**Assigned task**: Would you write out the lines below exactly, from the one containing "Choose a Bosphorus cruise" to the very last, but without the pictures?

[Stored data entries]
○ ○ ○ ○

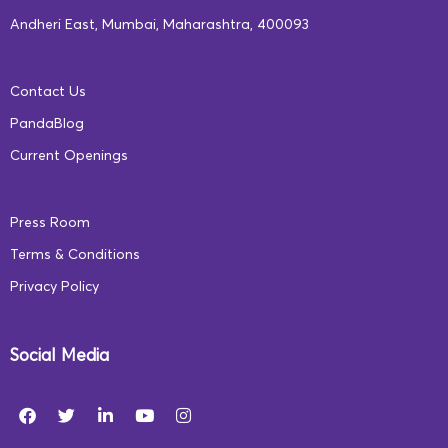
challenges faced by the education sector in India. To
Andheri East, Mumbai, Maharashtra, 400093
learn more about our initiatives and how we are making
a difference in the education landscape,
click here
.
Contact Us
PandaBlog
Current Openings
Press Room
Terms & Conditions
Privacy Policy
Social Media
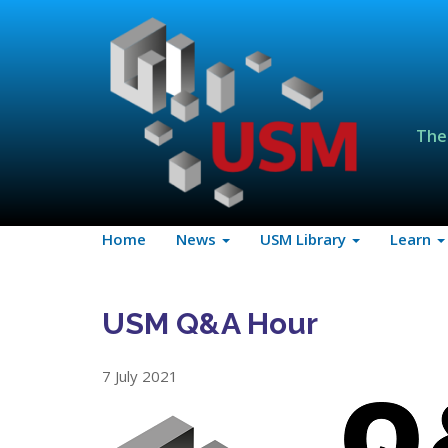
The
Home
News
USM Library
Learn
USM Q&A Hour
7 July 2021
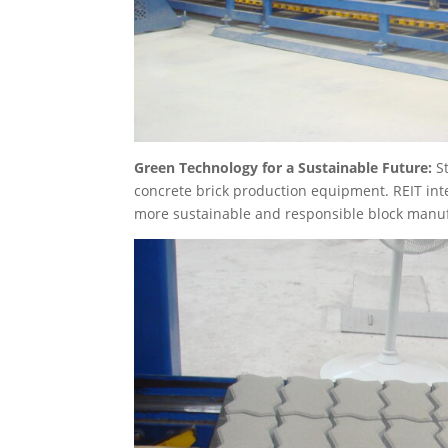
Green Technology for a Sustainable Future:
S
concrete brick production equipment. REIT inte
more sustainable and responsible block manuf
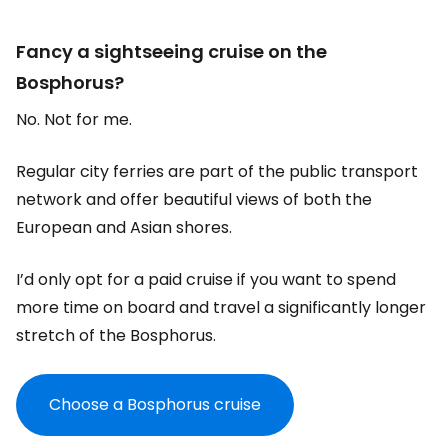
Fancy a sightseeing cruise on the
Bosphorus?
No. Not for me.
Regular city ferries are part of the public transport
network and offer beautiful views of both the
European and Asian shores.
I’d only opt for a paid cruise if you want to spend
more time on board and travel a significantly longer
stretch of the Bosphorus.
Choose a Bosphorus cruise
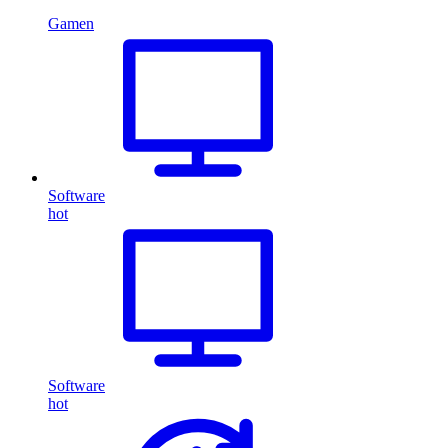
Gamen
Software
hot
Software
hot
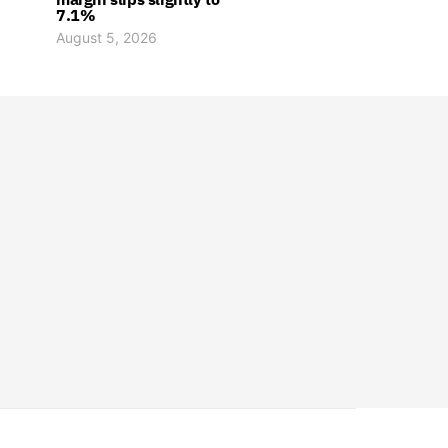
7.1%
August 5, 2026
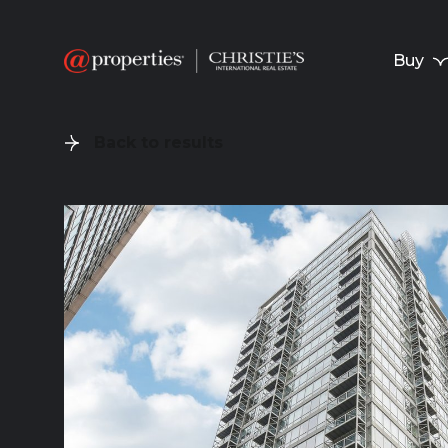
Buy
Back to results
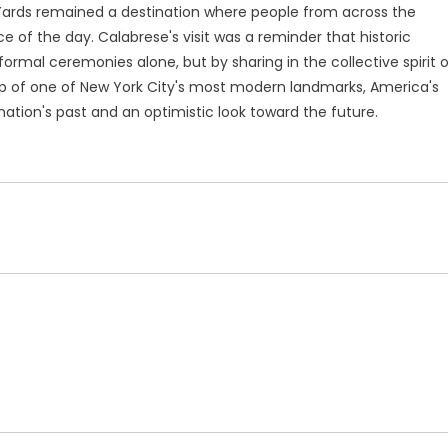
 Yards remained a destination where people from across the
 of the day. Calabrese's visit was a reminder that historic
rmal ceremonies alone, but by sharing in the collective spirit o
p of one of New York City's most modern landmarks, America's
nation's past and an optimistic look toward the future.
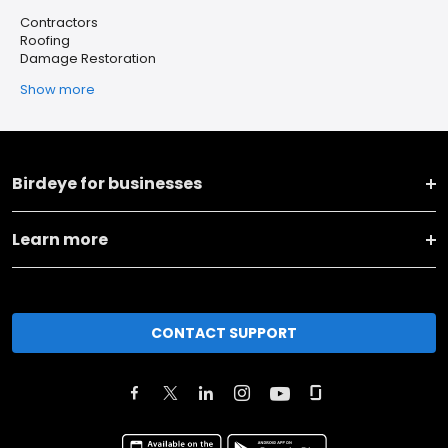
Contractors
Roofing
Damage Restoration
Show more
Birdeye for businesses
Learn more
CONTACT SUPPORT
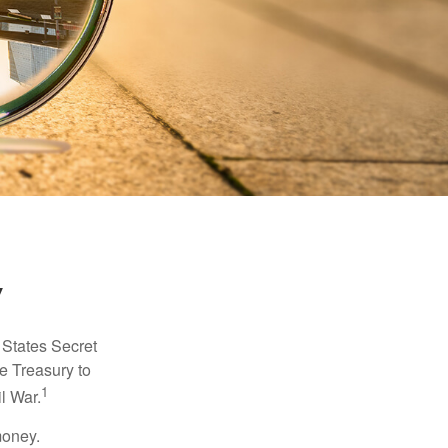
y
d States Secret
e Treasury to
1
l War.
money.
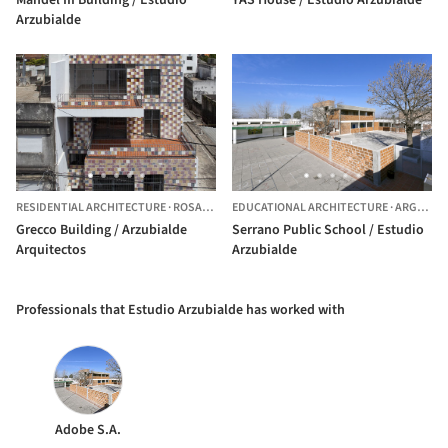
Arzubialde
RESIDENTIAL ARCHITECTURE
·
ROSARIO,
ARGENTINA
EDUCATIONAL ARCHITECTURE
·
ARGENTINA
Grecco Building / Arzubialde
Serrano Public School / Estudio
Arquitectos
Arzubialde
Professionals that Estudio Arzubialde has worked with
Adobe S.A.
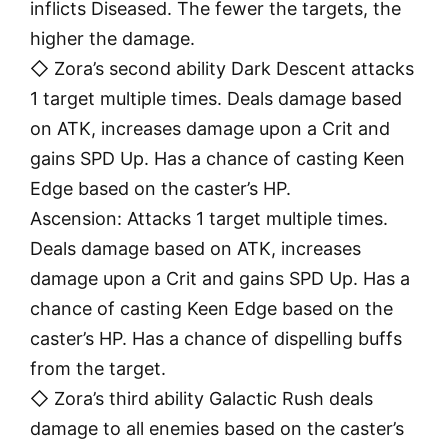
inflicts Diseased. The fewer the targets, the
higher the damage.
◇ Zora’s second ability Dark Descent attacks
1 target multiple times. Deals damage based
on ATK, increases damage upon a Crit and
gains SPD Up. Has a chance of casting Keen
Edge based on the caster’s HP.
Ascension: Attacks 1 target multiple times.
Deals damage based on ATK, increases
damage upon a Crit and gains SPD Up. Has a
chance of casting Keen Edge based on the
caster’s HP. Has a chance of dispelling buffs
from the target.
◇ Zora’s third ability Galactic Rush deals
damage to all enemies based on the caster’s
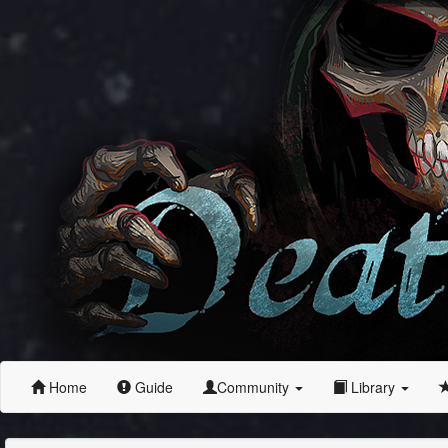
Home
Guide
Community
Library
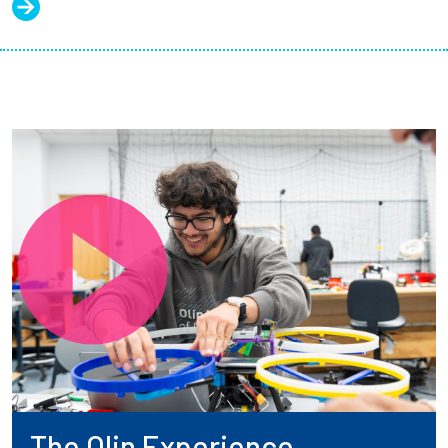
The Olin Experience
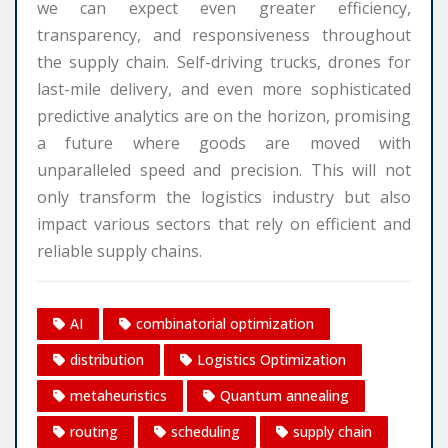
we can expect even greater efficiency,
transparency, and responsiveness throughout
the supply chain. Self-driving trucks, drones for
last-mile delivery, and even more sophisticated
predictive analytics are on the horizon, promising
a future where goods are moved with
unparalleled speed and precision. This will not
only transform the logistics industry but also
impact various sectors that rely on efficient and
reliable supply chains.
AI
combinatorial optimization
distribution
Logistics Optimization
metaheuristics
Quantum annealing
routing
scheduling
supply chain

○ ○ ○ ○

**Exercise response**:
Choose a Bosphorus cruise
Gamen
Software
hot
Software
hot
7.1%
August 5, 2026
Buy
Back to results
 Yards remained a destination where people from across the
 of the day. Calabrese's visit was a reminder that historic
rmal ceremonies alone, but by sharing in the collective spirit o
p of one of New York City's most modern landmarks, America's
nation's past and an optimistic look toward the future.
Contractors
Roofing
Damage Restoration
Show more
Birdeye for businesses
Learn more
CONTACT SUPPORT
y
d States Secret
e Treasury to
1
l War.
money.
Arzubialde
RESIDENTIAL ARCHITECTURE
·
ROSARIO,
ARGENTINA
EDUCATIONAL ARCHITECTURE
·
ARGENTINA
Grecco Building / Arzubialde
Serrano Public School / Estudio
Arquitectos
Arzubialde
Professionals that Estudio Arzubialde has worked with
Adobe S.A.
inflicts Diseased. The fewer the targets, the
higher the damage.
◇ Zora’s second ability Dark Descent attacks
1 target multiple times. Deals damage based
on ATK, increases damage upon a Crit and
gains SPD Up. Has a chance of casting Keen
Edge based on the caster’s HP.
Ascension: Attacks 1 target multiple times.
Deals damage based on ATK, increases
damage upon a Crit and gains SPD Up. Has a
chance of casting Keen Edge based on the
caster’s HP. Has a chance of dispelling buffs
from the target.
◇ Zora’s third ability Galactic Rush deals
damage to all enemies based on the caster’s
Home
Guide
Community
Library
The Olin Experience
we can expect even greater efficiency,
transparency, and responsiveness throughout
the supply chain. Self-driving trucks, drones for
last-mile delivery, and even more sophisticated
predictive analytics are on the horizon, promising
a future where goods are moved with
unparalleled speed and precision. This will not
only transform the logistics industry but also
impact various sectors that rely on efficient and
reliable supply chains.
AI
combinatorial optimization
distribution
Logistics Optimization
metaheuristics
Quantum annealing
routing
scheduling
supply chain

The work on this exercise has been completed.